Luego de mucho caminar, al fin hallé una pequeña cabina, totalmente aislada del exterior, donde pude fumar. Pero cuando quise regresar al otro lado del área de seguridad, delimitada por torniquetes y cintas anaranjadas, descubrí que había dejado mi pasaporte en la mochila.
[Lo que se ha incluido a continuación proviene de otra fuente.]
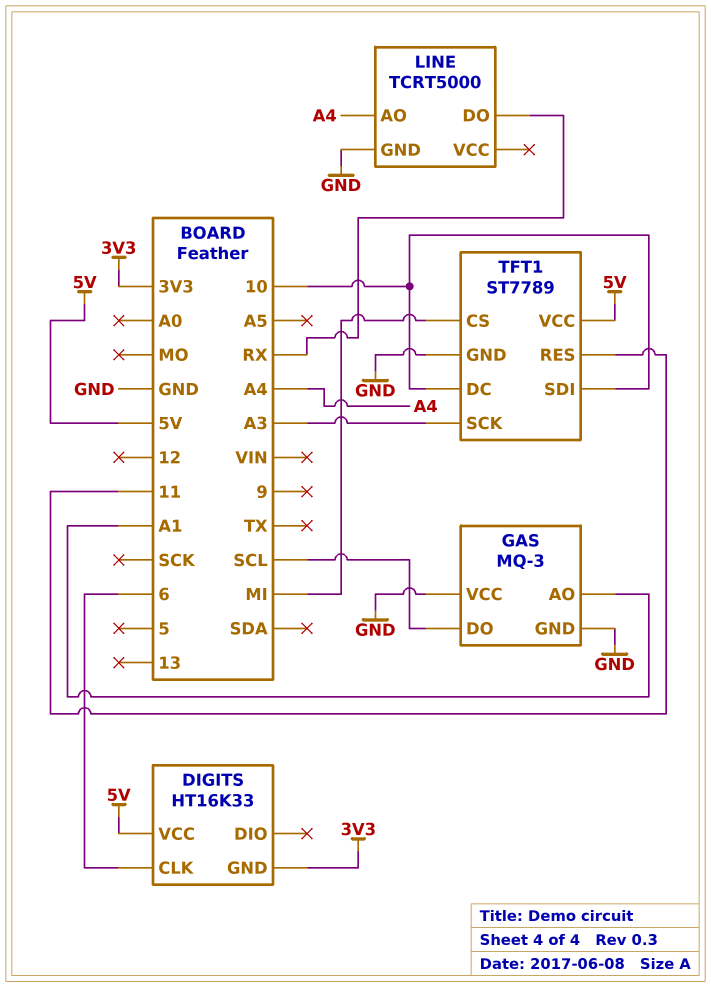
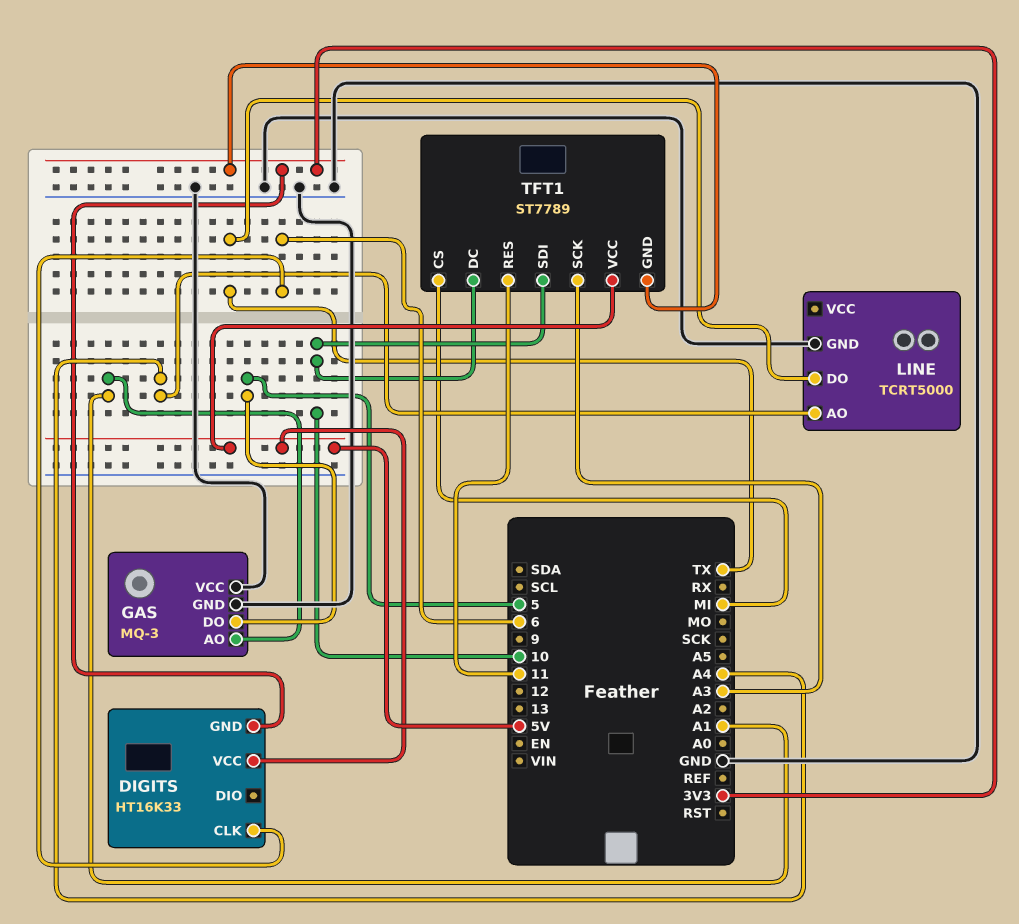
GAS pin DO: SCL -> 5
LINE pin DO: RX -> TX
TFT1 pin GND: GND -> 3V3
Los guardias no me dejaban pasar. No entendían mi inglés. Escuché a un funcionario decir a otro que tenían a un árabe indocumentado, barbudo, de aspecto sospechoso. Cuando le aclaré que no era árabe, sino cubano, fue peor. Por suerte, cuando todos empezábamos a alterarnos, apareció una funcionaria, negra, cuarentona, amabilísima y muy comprensiva, que accedió ir a buscar, a unas pocas decenas de metros de allí, mi pasaporte.
Aun no he podido borrar la mala impresión que me dejó el país donde ocurrió hace más de dos siglos aquella revolución que cambió la historia de la humanidad y de la cual uno, romántico e idealista que es, prefiere recordar La Marsellesa antes que a las miles de víctimas de la guillotina.